PHILOMATH - Overhead lights automatically flicked on as Ron Thiesen walked into a cavernous room, an empty space bigger than a high school gymnasium. He spread his arms wide in a grand gesture.

"This is it," said Thiesen, development director for the Benton County Historical Society and Museum. "This is going to be shelving, wall to wall, floor to ceiling."

The room is where some 95,000 artifacts will be kept, and is the heart of a new $2.5 million collections care facility adjacent to the museum in Philomath.

The public will get a chance to check out the 13,500-square-foot building on Wednesday, when it will be open for public tours from noon to 4 p.m.

The building will be closed to the public starting in mid-January, when office equipment and shelving starts arriving.

"We are going to start moving in artifacts as soon as possible," said Irene Zenev, executive director of the historical society and museum. "The next six months, we're really in the moving mode."

The facility is needed because the historical society is taking possession of the 60,000-item Horner Collection. The Benton County Historical Museum, at 1101 Main St., was nearly out of room for its own 35,000-item collection.

The Horner Museum, which offered a bit of everything and anything, from glowing rocks to a giant stuffed moose, was housed in the basement of Gill Coliseum. It was mothballed by Oregon State University due to budget cuts in 1995, and the historical society has worked for nearly a decade to transfer the items.

John B. Horner, the college professor who created the OSU museum, was the most famous graduate of Philomath College - the building that is now the headquarters of the Benton County Historical Society and Museum.

The historical society also is continuing fundraising for a new museum in downtown Corvallis. Space there would be devoted solely to exhibits, which will include Horner items, rather than storage of artifacts. That building still is "at least a couple years away," Zenev said. "We're not even concentrating on that yet because we need to move the collections," she said.

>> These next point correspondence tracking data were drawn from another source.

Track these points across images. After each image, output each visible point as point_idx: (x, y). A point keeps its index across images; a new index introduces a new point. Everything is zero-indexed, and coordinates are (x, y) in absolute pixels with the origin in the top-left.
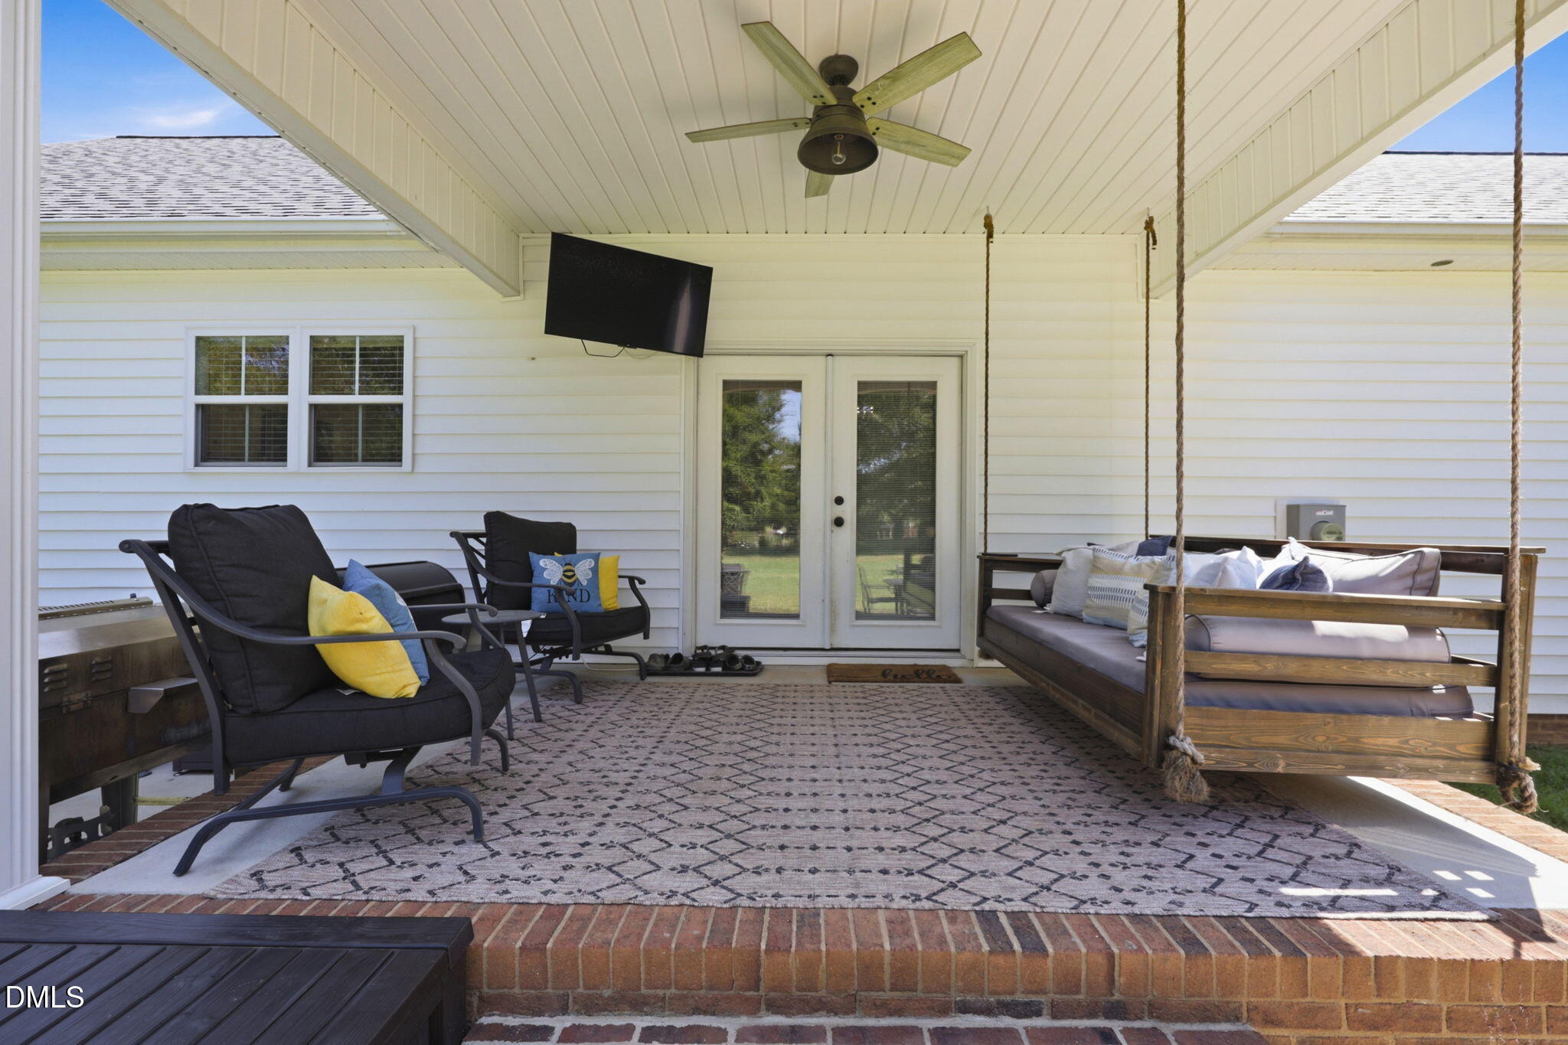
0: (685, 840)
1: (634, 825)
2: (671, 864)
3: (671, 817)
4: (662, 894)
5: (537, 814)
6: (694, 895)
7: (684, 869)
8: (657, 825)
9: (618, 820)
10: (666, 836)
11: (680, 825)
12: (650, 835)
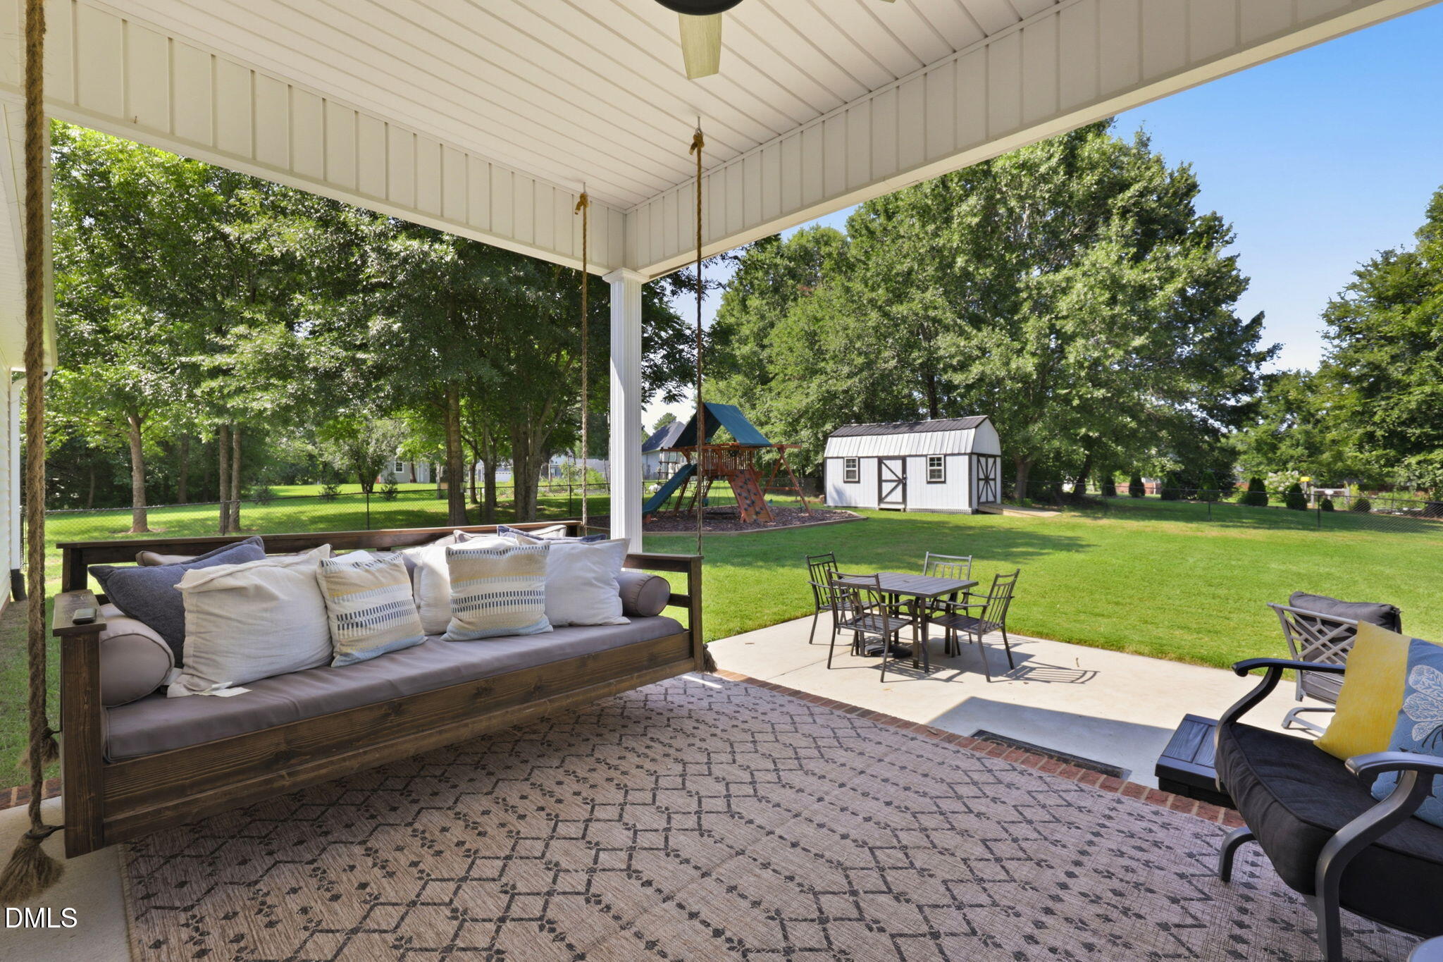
0: (1000, 808)
1: (1046, 839)
2: (1019, 792)
3: (1005, 835)
4: (1030, 774)
5: (1174, 901)
6: (1009, 767)
7: (1009, 786)
8: (1022, 830)
9: (1064, 852)
10: (1017, 817)
11: (999, 823)
12: (1030, 822)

The new collections care facility has separate areas for item care and exhibit preparation, and also includes an "arsenic room" with a separate ventilation system to deal with the stuffed and preserved critters from the Horner Collection.

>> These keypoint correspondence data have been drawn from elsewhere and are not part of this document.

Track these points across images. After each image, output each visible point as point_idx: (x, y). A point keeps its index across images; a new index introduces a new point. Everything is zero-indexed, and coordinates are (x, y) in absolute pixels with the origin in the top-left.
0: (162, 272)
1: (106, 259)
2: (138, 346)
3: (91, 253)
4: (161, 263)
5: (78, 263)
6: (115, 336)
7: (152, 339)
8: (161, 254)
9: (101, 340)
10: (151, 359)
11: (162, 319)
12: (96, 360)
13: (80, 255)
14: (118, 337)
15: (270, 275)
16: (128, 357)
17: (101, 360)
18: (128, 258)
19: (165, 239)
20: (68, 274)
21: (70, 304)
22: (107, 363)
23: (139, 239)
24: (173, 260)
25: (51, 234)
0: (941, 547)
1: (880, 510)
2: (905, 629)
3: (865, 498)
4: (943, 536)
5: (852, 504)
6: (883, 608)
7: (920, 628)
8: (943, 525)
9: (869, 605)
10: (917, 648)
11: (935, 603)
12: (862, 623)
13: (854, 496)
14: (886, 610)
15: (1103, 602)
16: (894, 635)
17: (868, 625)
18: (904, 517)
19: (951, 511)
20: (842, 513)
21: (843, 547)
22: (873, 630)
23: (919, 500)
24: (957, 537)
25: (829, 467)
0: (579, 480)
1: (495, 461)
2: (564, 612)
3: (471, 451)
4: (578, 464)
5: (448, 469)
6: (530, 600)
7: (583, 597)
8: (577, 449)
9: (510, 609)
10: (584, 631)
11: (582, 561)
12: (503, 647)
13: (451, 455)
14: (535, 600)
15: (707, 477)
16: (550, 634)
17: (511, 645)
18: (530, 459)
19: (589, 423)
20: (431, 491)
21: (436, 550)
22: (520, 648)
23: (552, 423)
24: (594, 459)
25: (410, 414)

The museum is still fundraising to pay for the cost of the building. About $1 million more still needs to be gathered, Zenev said.

Kyle Odegard can be contacted at kyle.odegard@lee.net or 758-9523.

AT A GLANCE

The Benton County Historical Society's new 13,500-square-foot collections care building will be open for public tours from noon to 4 p.m. Wednesday.

The facility is adjacent to the historical society's museum, 1101 Main St. in Philomath.